Task to carry out:
Please give back all the records exactly, but keep the pictures out.

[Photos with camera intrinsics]
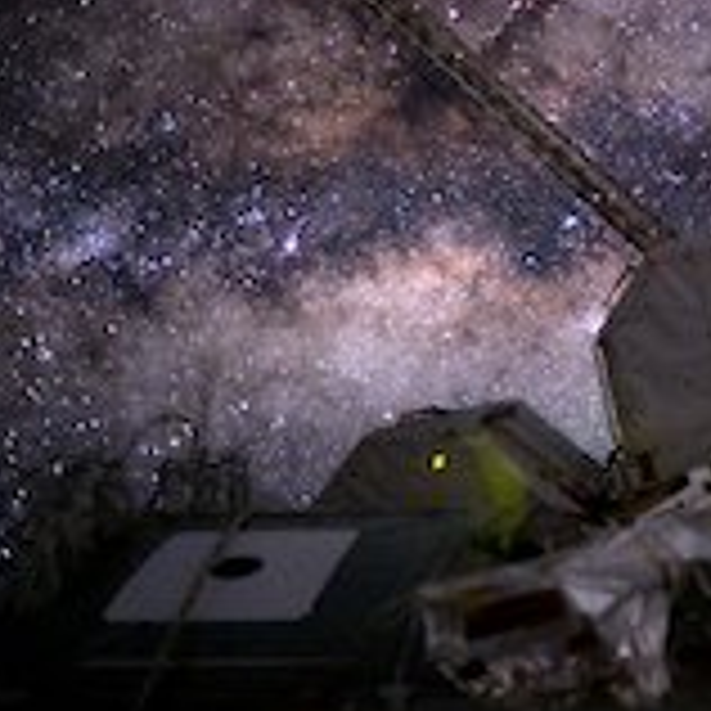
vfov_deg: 24.8
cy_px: 112
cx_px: 835
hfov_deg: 23.4
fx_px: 1580
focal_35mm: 68
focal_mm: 28
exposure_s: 5
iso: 8000
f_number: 1.4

Written answer:
vfov_deg: 24.8
cy_px: 112
cx_px: 835
hfov_deg: 23.4
fx_px: 1580
focal_35mm: 68
focal_mm: 28
exposure_s: 5
iso: 8000
f_number: 1.4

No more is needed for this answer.